| Activity |
What is needed is a copy of each line in the listing that contains "Table".

| Records for this exercise |

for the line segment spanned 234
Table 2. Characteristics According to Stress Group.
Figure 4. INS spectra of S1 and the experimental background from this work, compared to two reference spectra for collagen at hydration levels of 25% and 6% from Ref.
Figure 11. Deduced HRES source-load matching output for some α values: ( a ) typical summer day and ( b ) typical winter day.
==
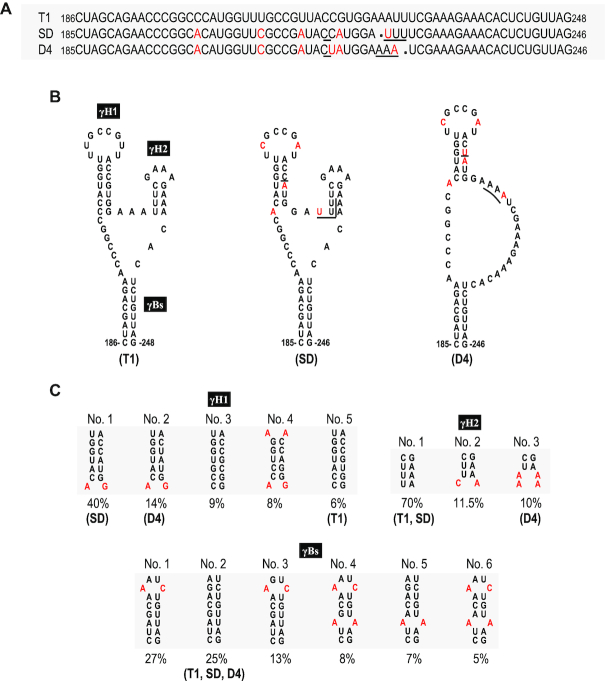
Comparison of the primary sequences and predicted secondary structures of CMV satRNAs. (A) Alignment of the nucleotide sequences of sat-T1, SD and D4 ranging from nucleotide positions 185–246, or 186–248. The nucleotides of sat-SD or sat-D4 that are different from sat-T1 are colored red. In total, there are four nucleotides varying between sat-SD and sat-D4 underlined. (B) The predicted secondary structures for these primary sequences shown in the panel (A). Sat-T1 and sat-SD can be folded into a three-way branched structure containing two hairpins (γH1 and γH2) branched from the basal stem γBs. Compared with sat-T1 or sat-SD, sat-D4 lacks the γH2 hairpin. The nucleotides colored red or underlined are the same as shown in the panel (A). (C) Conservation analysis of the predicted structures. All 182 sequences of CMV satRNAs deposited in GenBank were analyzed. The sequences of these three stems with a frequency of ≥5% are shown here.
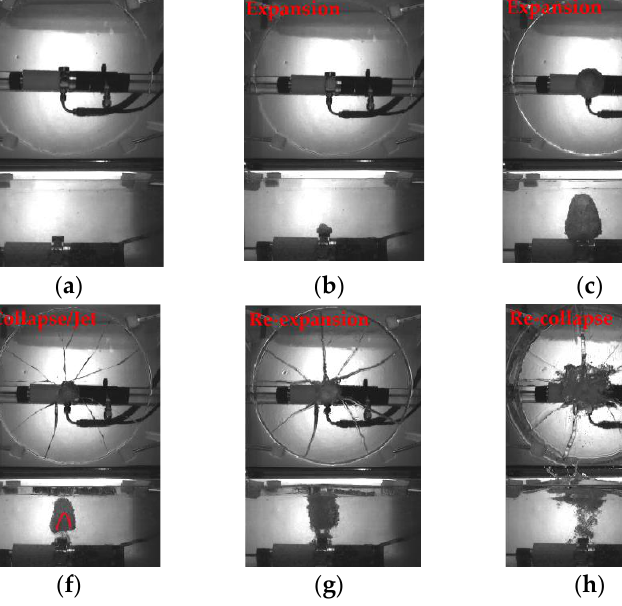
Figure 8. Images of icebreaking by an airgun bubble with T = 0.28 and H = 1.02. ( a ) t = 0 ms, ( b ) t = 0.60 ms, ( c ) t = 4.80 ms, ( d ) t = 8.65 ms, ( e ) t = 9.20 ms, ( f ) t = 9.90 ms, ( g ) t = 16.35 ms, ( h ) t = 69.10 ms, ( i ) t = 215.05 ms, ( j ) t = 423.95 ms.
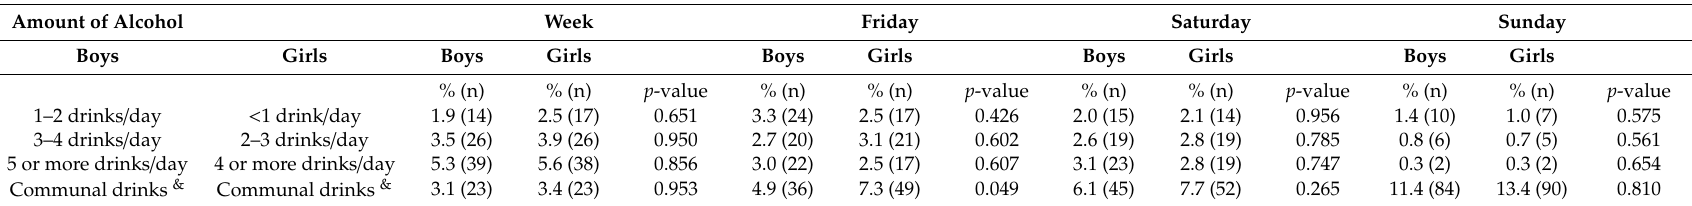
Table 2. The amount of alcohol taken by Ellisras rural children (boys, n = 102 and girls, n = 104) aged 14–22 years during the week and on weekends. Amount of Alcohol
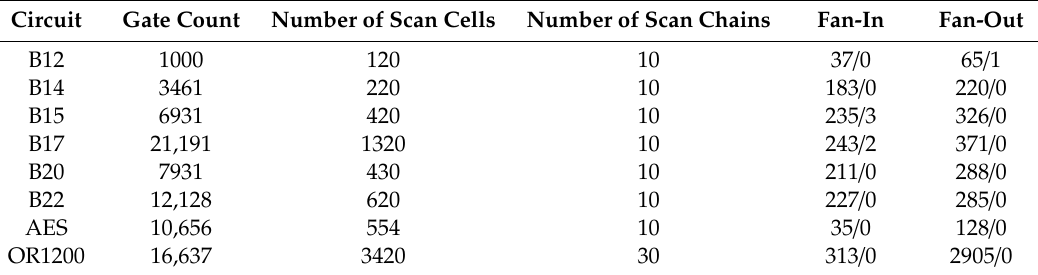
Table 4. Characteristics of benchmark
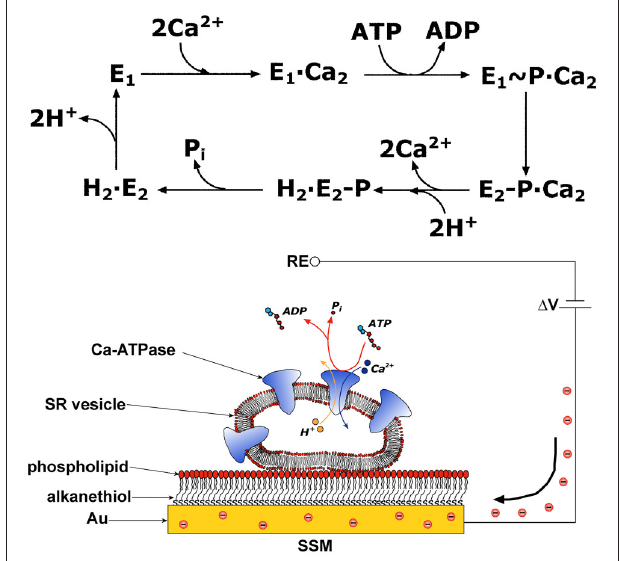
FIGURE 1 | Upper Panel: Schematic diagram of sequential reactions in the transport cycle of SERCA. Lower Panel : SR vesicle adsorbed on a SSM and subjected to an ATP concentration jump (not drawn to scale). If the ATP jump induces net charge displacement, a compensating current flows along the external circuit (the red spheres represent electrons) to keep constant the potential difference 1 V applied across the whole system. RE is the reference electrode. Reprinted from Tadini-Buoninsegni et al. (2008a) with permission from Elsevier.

| Answer space |
Table 2. Characteristics According to Stress Group.
Table 2. The amount of alcohol taken by Ellisras rural children (boys, n = 102 and girls, n = 104) aged 14–22 years during the week and on weekends. Amount of Alcohol
Table 4. Characteristics of benchmark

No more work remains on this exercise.